TEXT EXTRACT:

The semantics of nested states requires that whenever the system
is in the ProcessEmail state, it is in one, and only one, of its substates (i.e., Preprocess,
ReadEmail or Done). Initial is a pseudo-state because it is not really a state and the system
is never 'in' it. Instead, Initial indicates the substate that the system should transition to
if a transition specifies the parent state ProcessEmail as its target. (Transitions may also
go directly to substates.)
Much of the power of nested states comes from their interaction with transitions and
<onentry> and <onexit> handlers. Suppose the system transitions to the ProcessEmail state as
shown in example 4. Given the value of the <initial> tag, the system will also simultaneously
move to the Preprocess state. The complex transition is atomic, in the sense that there is no
time during which the system is in ProcessEmail but not Preprocess. However, the <onentry>
handlers for ProcessEmail will be executed before those for Preprocess -
'from the outside in', so to speak. Now suppose that the platform generates the Ready event.
The system will transition to ReadEmail and execute its <onentry> handlers. If Preprocess
had any <onexit> handlers, they would execute before ReadEmail's <onentry> handlers.
However, no handlers defined at the ProcessEmail level fire during this transition because
the system has not left the parent ProcessEmail state. Now suppose that while the system is
in the ReadEmail state, the platform generates the AbortRead event. ReadEmail does not have
a transition defined for this event, but the parent ProcessEmail does. This parent transition
is triggered, sending the system to the WaitForCommand state. This transition causes the
system to exit both ReadEmail and ProcessEmail, and their <onexit> handlers are invoked
in that order ('from the inside out'). Thus the execution order of the <onentry> and
<onexit> handlers matches the nesting structure of the states and offers us a guarantee
that certain operations will be carried out no matter transition or transitions the system
takes to enter and leave the states in question.
The selection of transitions also follows the nesting structure of states in
that the mostly tightly nested transition wins. In other words, if ReadEmail
had a transition defined for the AbortRead event, it would have been selected
instead of the one at the ProcessEmail level. The logic behind this choice
becomes clear when we realize that the child state represents a refinement of
the parent state and therefore 'knows more' about the situation. It would also
be possible for multiple transitions within a single state to match an event.
For example, ProcessEmail might define two transitions for AbortRead with
different <cond> clauses, both of which might evaluate to true in some
circumstances. In this case (a 'tie' between transitions defined
at the same level), SCXML will select the first transition in document order.

COLLECTED MATERIAL:
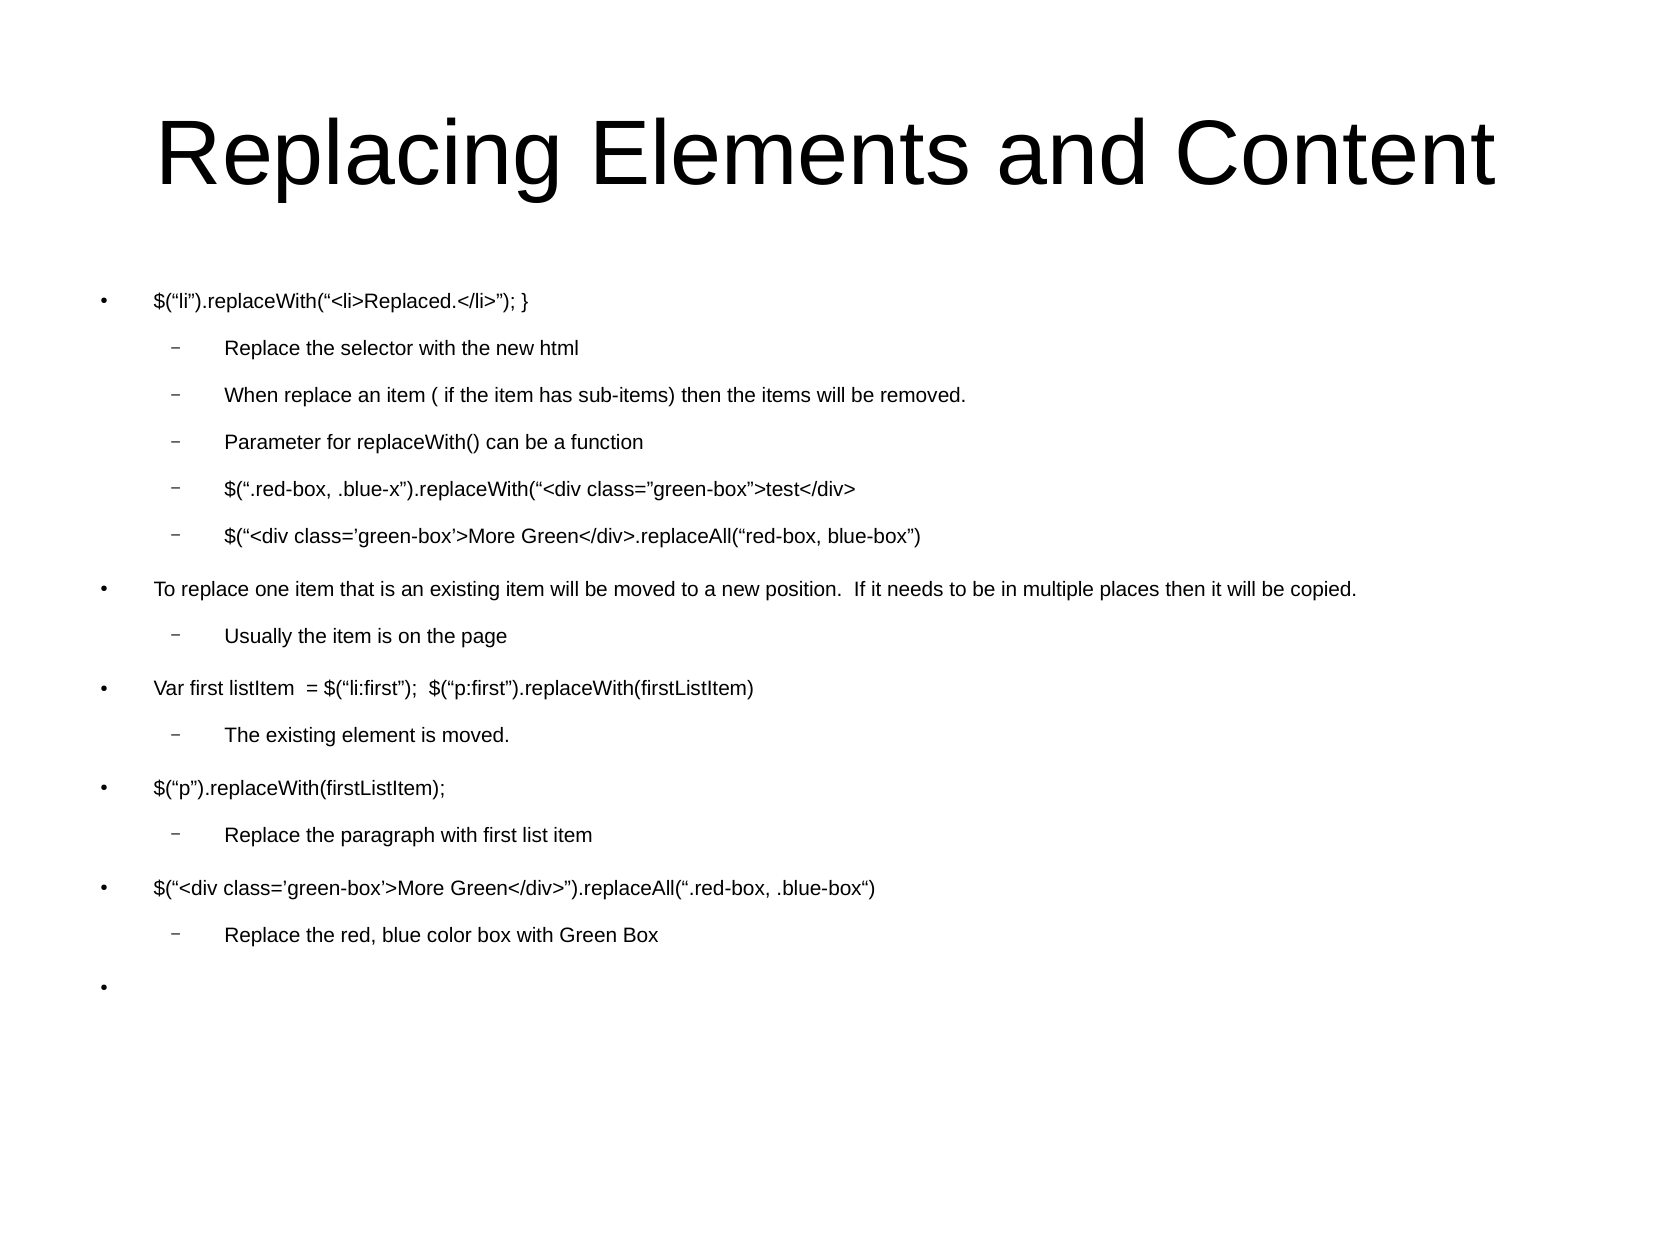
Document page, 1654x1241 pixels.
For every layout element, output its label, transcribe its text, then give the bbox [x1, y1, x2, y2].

TO-DO LIST:
(a) In the text on SCXML nested states, which transition does SCXML select when two transitions defined at the same level both match an event?
(b) Pick up the text on SCXML nested states after its last sentence and continue it.

ANSWERS GIVEN:
(a) It selects the first transition in document order.

(b)
Finally, Example 4 shows the significance of final states. Since Done is a final state and an
immediate child of ProcessEmail, we know that ProcessEmail has finished when the system
reaches Done. In SCXML, this causes a ProcessEmail.done event to be raised, which
can be used to trigger transitions like any othe event. In this case, ProcessEmail
transitions to WaitForCommand on the ProcessEmail.done event. (In the UML diagram,
the ProcessEmail.done event is implicit and the same transition is shown as a line
from ProcessEmail to WaitForCommand without any indication of the event.) Thus
the system will move from ProcessEmail to WaitForCommand under two conditions, the first
being the occurrence of the AbortRead event when the system is anywhere in ProcessEmail, and the
second being the system's arrival at the Done state via normal processing inside ProcessEmail.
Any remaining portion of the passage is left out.